Raw data section start
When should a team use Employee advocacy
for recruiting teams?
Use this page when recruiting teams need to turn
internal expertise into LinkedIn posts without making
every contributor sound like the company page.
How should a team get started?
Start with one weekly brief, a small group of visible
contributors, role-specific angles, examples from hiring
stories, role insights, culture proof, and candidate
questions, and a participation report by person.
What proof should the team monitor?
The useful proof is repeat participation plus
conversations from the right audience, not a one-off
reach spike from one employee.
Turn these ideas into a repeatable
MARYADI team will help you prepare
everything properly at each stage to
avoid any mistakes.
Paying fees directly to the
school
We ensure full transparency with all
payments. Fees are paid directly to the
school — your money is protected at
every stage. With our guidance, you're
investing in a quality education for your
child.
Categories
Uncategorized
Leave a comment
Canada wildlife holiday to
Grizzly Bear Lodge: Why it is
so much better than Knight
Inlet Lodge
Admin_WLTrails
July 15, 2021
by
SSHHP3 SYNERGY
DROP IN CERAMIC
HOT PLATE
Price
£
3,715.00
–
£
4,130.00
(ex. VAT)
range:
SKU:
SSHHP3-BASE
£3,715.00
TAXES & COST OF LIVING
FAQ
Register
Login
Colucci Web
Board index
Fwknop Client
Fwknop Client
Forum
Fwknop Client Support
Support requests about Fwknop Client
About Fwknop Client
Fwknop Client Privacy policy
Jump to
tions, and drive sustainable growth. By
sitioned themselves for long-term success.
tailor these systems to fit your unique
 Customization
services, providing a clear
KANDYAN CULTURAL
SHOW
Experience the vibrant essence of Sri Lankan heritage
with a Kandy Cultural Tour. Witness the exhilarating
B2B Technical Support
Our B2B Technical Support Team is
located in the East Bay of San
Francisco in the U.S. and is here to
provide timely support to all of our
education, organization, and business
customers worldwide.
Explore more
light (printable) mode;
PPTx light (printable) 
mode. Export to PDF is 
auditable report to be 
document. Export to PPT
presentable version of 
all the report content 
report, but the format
Raw data section end
Work required — Copy all of the lines above word for word, keeping the same order and line breaks.

Answer to this problem —
When should a team use Employee advocacy
for recruiting teams?
Use this page when recruiting teams need to turn
internal expertise into LinkedIn posts without making
every contributor sound like the company page.
How should a team get started?
Start with one weekly brief, a small group of visible
contributors, role-specific angles, examples from hiring
stories, role insights, culture proof, and candidate
questions, and a participation report by person.
What proof should the team monitor?
The useful proof is repeat participation plus
conversations from the right audience, not a one-off
reach spike from one employee.
Turn these ideas into a repeatable
MARYADI team will help you prepare
everything properly at each stage to
avoid any mistakes.
Paying fees directly to the
school
We ensure full transparency with all
payments. Fees are paid directly to the
school — your money is protected at
every stage. With our guidance, you're
investing in a quality education for your
child.
Categories
Uncategorized
Leave a comment
Canada wildlife holiday to
Grizzly Bear Lodge: Why it is
so much better than Knight
Inlet Lodge
Admin_WLTrails
July 15, 2021
by
SSHHP3 SYNERGY
DROP IN CERAMIC
HOT PLATE
Price
£
3,715.00
–
£
4,130.00
(ex. VAT)
range:
SKU:
SSHHP3-BASE
£3,715.00
TAXES & COST OF LIVING
FAQ
Register
Login
Colucci Web
Board index
Fwknop Client
Fwknop Client
Forum
Fwknop Client Support
Support requests about Fwknop Client
About Fwknop Client
Fwknop Client Privacy policy
Jump to
tions, and drive sustainable growth. By
sitioned themselves for long-term success.
tailor these systems to fit your unique
 Customization
services, providing a clear
KANDYAN CULTURAL
SHOW
Experience the vibrant essence of Sri Lankan heritage
with a Kandy Cultural Tour. Witness the exhilarating
B2B Technical Support
Our B2B Technical Support Team is
located in the East Bay of San
Francisco in the U.S. and is here to
provide timely support to all of our
education, organization, and business
customers worldwide.
Explore more
light (printable) mode;
PPTx light (printable) 
mode. Export to PDF is 
auditable report to be 
document. Export to PPT
presentable version of 
all the report content 
report, but the format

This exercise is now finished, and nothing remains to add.